Gardening is a pastime that nurtures the body, mind and spirit. Sometimes as we age, however, the “body” makes digging in the dirt a bit more challenging. Seniors who enjoy gardening should know that there are several ways to make gardening easier.

 

Raise Your Beds

One of the main reasons gardening becomes troublesome for seniors is all the bending over and kneeling gardeners have to do. It can present a significant fall risk. Raised beds handily solve that problem. Added benefits include better soil drainage, less required space, and improved soil quality.

 

Reduce Your Lawn

Maintaining a grass lawn is a lot of work. Some older adults prefer to concentrate on perennials, herbs, or vegetables. A good solution, when you have a lawn that needs constant care, is to reduce the amount of grass that needs tending. Some ideas for low-maintenance groundcovers include herbaceous ground cover like creeping phlox, low-growing herbs like wooly thyme, woodier ground cover like juniper. If you have pets, it’s a good idea to make sure to research pet-friendly ground cover.

 

Consider Vertical Gardening

When plants grow on poles and trellises, they’re much easier to tend. Cucumbers, beans, squash, and tomatoes all make good vertical garden plants. It also helps eliminate some of the walking involved in gardening for older adults who might have mobility problems.

 

Learn Proper Form

Kneeling. For weeding, some gardeners use a kneeler stool. Others find them to be cumbersome. If you’re a ‘kneeler’, make sure you’re following proper ergonomic form, so you don’t strain your ligaments. If you squat, keep your heels on the ground. If you kneel, try putting just one knee down.

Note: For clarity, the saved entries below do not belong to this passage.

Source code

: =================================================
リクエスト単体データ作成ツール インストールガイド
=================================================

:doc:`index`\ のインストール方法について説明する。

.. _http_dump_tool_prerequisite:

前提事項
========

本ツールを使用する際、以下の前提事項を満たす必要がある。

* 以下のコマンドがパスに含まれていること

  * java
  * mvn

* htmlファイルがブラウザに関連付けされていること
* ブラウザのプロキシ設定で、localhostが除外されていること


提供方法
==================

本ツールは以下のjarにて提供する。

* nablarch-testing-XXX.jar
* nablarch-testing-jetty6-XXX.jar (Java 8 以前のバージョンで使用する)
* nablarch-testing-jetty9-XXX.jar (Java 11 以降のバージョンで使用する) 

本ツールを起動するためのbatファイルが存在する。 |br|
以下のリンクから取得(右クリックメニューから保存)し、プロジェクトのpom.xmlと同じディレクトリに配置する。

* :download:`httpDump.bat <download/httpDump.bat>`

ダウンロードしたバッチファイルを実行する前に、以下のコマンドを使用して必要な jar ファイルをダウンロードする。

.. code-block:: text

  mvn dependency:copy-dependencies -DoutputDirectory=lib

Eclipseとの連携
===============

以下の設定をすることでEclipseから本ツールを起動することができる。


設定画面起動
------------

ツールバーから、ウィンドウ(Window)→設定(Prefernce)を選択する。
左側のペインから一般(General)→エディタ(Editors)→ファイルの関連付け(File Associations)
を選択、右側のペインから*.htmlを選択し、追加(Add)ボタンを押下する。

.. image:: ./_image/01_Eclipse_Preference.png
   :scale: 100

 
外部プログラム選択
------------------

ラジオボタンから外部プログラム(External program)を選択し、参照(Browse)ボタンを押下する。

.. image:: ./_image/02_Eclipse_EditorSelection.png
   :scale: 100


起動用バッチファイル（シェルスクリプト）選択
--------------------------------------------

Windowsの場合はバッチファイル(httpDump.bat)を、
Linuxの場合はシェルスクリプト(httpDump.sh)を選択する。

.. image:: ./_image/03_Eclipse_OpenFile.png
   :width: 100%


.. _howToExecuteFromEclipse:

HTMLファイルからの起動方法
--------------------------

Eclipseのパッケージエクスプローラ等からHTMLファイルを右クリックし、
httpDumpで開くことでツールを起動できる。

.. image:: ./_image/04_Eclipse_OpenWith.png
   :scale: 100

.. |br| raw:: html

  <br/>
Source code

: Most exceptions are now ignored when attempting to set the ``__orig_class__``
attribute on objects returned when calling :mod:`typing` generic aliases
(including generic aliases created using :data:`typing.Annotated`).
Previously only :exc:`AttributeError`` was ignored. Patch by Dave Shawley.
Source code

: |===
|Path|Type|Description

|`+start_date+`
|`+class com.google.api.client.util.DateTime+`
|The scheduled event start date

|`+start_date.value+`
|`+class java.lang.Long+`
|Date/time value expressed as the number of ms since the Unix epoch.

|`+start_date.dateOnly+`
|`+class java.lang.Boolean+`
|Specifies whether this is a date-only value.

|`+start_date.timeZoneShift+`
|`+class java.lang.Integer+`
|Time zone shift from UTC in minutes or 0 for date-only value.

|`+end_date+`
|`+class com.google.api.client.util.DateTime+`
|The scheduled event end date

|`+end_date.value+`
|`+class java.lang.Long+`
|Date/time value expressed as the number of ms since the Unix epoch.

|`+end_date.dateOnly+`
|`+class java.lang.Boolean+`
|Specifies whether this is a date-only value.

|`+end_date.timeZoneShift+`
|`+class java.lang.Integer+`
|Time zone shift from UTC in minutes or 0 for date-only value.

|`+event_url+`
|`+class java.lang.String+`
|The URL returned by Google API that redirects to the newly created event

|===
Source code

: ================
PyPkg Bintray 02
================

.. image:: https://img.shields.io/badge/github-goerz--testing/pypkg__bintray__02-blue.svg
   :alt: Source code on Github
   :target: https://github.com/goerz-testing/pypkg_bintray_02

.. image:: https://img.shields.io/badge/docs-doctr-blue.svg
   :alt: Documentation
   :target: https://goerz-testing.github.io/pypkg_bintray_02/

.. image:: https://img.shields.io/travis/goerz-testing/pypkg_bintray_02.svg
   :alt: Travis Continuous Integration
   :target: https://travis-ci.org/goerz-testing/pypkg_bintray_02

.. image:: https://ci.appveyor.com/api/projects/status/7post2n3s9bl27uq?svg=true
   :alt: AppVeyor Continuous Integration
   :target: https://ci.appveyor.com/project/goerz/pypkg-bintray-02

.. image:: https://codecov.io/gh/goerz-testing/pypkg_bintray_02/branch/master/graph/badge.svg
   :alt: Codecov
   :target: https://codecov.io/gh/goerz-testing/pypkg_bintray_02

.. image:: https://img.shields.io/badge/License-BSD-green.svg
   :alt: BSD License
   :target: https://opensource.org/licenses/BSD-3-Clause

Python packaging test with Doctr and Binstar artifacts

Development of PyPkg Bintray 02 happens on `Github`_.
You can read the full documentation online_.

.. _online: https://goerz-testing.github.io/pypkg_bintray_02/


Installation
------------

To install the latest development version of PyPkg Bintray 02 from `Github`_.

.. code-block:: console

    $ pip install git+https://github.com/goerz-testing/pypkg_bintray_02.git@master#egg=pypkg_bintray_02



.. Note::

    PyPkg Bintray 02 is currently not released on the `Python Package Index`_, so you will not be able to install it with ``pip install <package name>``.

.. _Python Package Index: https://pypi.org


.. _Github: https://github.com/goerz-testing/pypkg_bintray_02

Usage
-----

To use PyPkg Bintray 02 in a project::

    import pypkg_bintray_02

A heavy-duty pruning session can leave wrists prone to tendinitis if you don’t use proper form. First, invest in some ergonomic pruners with comfortable handles. Next, keep your wrist straight, or in what’s called ‘neutral position’: not bent in either direction.

 

Take Proper Precautions

Carry a cell phone when you’re in the garden. That way if you need help, you’re not stranded.

Lessen the likelihood of needing to call for help by learning how to stay safe in the garden. Garden before 10 AM or after 4 PM when the sun is weaker and temperatures may be cooler. Even if you do garden during safer hours, however, it’s important to wear proper sun protection. That includes a hat, sunglasses, a long-sleeve shirt, and pants. The shirt and pants can help protect you from not just the sun but also from disease-carrying ticks.